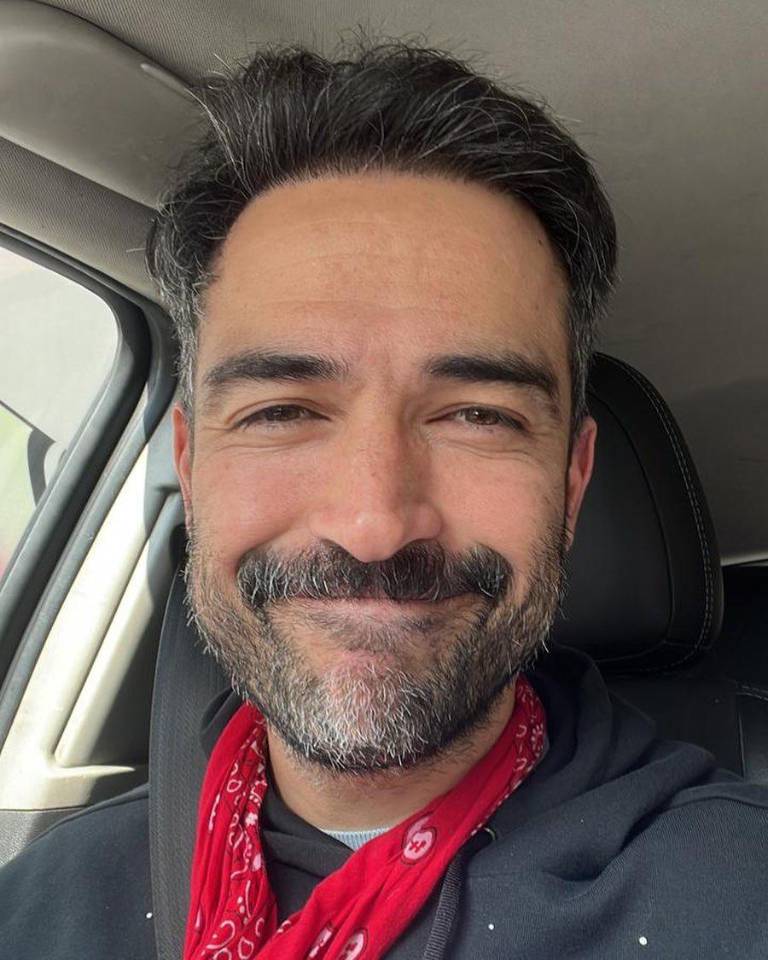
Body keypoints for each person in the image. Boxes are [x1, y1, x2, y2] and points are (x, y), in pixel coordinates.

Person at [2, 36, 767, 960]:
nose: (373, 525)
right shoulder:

● ● ●

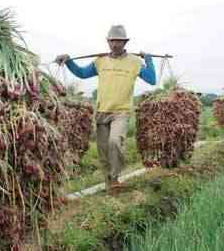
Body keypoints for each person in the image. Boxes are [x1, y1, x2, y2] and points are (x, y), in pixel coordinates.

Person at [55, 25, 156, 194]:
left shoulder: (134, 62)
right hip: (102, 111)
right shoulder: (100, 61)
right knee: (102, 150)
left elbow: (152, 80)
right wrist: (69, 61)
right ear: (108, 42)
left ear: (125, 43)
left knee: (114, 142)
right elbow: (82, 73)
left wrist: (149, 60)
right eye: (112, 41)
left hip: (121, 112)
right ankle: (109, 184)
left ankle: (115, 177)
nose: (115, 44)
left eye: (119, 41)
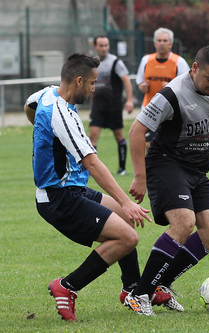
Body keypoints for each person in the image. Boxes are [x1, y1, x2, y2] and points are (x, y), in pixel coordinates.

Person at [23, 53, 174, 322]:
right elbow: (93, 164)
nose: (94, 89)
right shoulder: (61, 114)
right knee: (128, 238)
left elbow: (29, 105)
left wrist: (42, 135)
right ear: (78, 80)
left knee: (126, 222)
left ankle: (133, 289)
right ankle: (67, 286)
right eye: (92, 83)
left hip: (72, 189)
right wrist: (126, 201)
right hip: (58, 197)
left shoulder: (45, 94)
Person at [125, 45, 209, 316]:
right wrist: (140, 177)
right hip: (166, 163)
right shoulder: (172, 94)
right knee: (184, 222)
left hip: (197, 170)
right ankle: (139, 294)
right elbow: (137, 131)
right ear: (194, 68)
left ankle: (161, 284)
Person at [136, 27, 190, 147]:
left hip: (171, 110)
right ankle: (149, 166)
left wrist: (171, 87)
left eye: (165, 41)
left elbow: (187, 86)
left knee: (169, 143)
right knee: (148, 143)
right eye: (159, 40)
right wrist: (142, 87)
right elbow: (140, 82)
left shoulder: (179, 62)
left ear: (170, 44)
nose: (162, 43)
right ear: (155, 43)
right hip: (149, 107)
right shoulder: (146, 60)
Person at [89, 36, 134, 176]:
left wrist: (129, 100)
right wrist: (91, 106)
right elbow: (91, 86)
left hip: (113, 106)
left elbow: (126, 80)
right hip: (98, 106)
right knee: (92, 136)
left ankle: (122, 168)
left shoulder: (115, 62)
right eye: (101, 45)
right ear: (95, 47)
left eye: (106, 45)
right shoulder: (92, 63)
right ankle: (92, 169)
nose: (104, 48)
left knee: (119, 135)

● ● ●

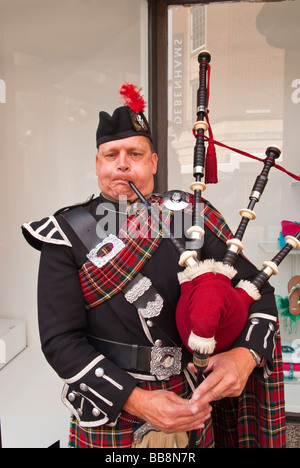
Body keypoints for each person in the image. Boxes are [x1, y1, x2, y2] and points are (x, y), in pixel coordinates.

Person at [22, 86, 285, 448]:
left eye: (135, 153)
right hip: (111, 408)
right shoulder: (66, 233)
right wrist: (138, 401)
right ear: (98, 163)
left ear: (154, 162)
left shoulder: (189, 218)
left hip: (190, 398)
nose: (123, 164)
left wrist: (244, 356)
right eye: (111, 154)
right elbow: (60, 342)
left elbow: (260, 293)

● ● ●

__What the task asks__: Whenever "elbow" shows up in a line of the listing, copy that whole line.

__Output for this task__:
left elbow: (152, 80)
right elbow: (82, 73)
right elbow: (93, 164)
left elbow: (29, 105)
right elbow: (137, 131)
left elbow: (187, 86)
right elbow: (140, 82)
right elbow: (91, 86)
left elbow: (126, 80)
right elbow: (60, 342)
left elbow: (260, 293)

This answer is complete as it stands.